To some extent, electric utilities have been doing work like this for the past 50 years. The smart grid brings a paradigm shift through its capability to collect data. Real-time data analysis takes the conversation about a component’s failure to a whole new place. By creating a contextual mash-up between the utility’s geographical information system and detailed component metrics, the utility now has the ability to see how a situation develops earlier than before and in much greater detail. As a result, the utility can take immediate action to support its customers. This minimizes the length of outages and automatically restores power to consumers inseconds, rather than in hours when done manually. 

The new data analytic infrastructure 
Once the core components of a data analytics infrastructure have been created, a new service-oriented architecture will start to appear in the form of a self-organizing network (SON). This will be especially relevant to electric grid participants whose location is not fixed, such as electric vehicles.

SON is a fundamental concept in the world of mobile communications1. In these networks, all devices are equal and operate with a plug-and-play protocol. So, if devices are connected to the network, they get to participate, and if not, they have to wait until another identical device offers to connect with them. The self organizing element kicks in through several features:

  • Self-configuring: Once a device is connected to a network, it automatically downloads any software upgrades from the central server.
  • Self-optimizing: The network organizes and optimizes itself to manage different customer loads as they evolve.
  • Self-healing: When a device drops off the network or fails, the remaining network devices flag it as a faulty element and reorganize themselves to continue providing the same service until that device comes back online.
  • Self-securing2: When a single device is attacked, be it maliciously or accidentally, the devices around it can observe, log, and support or alienate the attacked device. 

These concepts, designed for cell towers and cell phones, may appear abstract. However, when they are applied to electric vehicles, which are the ultimate mobile storage devices3, the possibilities to predict and manage electric demand, improve road safety, manage traffic congestion, and more, become almost limitless. Now, apply the same concepts to mobile devices that require more granular storage like laptops or to appliances with embedded technologies such as refrigerators, which do not currently employ storage but have potential to do so. For these devices and appliances, the opportunity for data analytics to support demand management and demand transfer multiplies almost exponentially.

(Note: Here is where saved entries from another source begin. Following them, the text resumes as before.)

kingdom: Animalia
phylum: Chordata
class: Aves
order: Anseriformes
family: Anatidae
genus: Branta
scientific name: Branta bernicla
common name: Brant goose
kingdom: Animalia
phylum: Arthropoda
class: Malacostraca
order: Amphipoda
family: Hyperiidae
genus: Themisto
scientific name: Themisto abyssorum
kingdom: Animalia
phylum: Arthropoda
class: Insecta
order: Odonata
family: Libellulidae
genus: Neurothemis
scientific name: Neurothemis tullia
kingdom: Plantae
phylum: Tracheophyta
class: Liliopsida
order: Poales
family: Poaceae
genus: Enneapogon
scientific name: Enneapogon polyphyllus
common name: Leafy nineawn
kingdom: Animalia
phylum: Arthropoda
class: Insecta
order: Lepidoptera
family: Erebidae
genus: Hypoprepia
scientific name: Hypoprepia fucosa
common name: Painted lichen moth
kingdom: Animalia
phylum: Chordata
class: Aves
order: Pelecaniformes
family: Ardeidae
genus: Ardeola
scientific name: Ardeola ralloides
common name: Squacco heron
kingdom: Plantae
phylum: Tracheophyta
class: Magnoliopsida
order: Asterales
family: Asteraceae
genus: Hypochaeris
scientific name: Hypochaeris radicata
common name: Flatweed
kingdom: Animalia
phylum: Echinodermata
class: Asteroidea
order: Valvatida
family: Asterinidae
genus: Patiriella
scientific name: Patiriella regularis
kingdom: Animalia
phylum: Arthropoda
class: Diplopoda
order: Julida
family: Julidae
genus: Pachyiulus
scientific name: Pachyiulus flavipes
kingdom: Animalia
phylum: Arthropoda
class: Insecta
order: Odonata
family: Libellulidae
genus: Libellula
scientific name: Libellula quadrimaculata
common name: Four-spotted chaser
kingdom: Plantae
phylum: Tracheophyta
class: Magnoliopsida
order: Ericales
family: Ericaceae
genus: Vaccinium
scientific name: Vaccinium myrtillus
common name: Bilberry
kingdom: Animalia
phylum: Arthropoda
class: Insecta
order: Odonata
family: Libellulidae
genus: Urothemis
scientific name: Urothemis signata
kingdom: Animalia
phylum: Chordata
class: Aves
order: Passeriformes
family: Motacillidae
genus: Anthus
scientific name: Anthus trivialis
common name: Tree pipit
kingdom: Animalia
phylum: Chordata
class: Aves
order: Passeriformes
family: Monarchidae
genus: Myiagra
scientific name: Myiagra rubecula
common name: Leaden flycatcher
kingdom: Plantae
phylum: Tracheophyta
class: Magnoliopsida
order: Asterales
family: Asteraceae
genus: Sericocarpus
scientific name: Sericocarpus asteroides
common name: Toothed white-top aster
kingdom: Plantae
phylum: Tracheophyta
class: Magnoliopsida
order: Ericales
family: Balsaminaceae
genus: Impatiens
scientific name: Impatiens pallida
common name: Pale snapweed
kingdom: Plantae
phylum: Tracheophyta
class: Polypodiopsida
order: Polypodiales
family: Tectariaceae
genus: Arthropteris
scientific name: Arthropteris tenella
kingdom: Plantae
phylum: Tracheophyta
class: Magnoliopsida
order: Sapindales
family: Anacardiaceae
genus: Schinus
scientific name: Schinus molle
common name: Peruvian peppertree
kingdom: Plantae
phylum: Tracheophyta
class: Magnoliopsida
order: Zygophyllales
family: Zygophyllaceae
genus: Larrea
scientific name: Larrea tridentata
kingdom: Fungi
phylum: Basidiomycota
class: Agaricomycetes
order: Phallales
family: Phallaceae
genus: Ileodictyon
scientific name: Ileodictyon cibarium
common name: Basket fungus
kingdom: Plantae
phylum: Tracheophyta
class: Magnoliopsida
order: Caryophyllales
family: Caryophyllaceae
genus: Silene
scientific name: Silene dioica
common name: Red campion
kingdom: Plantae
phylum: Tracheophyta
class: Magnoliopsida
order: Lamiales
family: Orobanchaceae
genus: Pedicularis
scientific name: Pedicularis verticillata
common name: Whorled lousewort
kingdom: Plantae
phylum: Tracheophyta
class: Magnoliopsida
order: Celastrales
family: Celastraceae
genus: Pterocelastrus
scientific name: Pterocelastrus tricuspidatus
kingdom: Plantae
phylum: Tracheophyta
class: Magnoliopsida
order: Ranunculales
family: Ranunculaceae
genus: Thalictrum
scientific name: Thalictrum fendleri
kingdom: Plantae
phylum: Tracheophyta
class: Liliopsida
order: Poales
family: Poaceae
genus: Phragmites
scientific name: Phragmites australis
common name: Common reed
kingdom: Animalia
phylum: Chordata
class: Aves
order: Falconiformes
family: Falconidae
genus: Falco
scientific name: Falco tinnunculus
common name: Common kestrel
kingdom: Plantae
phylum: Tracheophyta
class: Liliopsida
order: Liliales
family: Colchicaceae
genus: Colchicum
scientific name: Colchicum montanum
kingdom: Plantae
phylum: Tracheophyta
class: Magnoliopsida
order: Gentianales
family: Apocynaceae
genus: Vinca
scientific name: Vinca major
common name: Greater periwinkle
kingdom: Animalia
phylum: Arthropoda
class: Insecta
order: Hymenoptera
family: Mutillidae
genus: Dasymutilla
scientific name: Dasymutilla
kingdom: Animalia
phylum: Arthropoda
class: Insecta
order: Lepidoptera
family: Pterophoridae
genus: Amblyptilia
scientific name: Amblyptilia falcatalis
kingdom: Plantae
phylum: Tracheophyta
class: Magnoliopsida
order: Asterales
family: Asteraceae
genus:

All of these opportunities will become available as electric utilities learn more precisely how their customer groups will respond to certain stimuli. Like the Oakland Athletics demonstrated in Moneyball4, the recent movie adaptation of the team’s stunning 2002 season, data analytics can transform the rules of business in every industry. The electric utility industry is no exception. The winners will ultimately be those who use the new rules to build a better game.  


Sources:
1) S. Feng and E. Seidel, "Self-Organizing Networks (SON) in 3GPP Long Term Evolution," Nomor Research GmbH (Munich, Germany: May 20, 2008). 
2) G. R. Ganger and D. F. Nagle, "Better Security via Smarter Devices," HotOS-VIII (Carnegie Mellon University, May 2001).
3) W. Kempton and S. Letendre, "Electric Vehicles as a New Source of Power for Electric Utilities," Transportation Research 2(3) (1997): 157-175.
4) M. Lewis, "Moneyball: The Art of Winning an Unfair Game" (New York: W.W. Norton, 2003).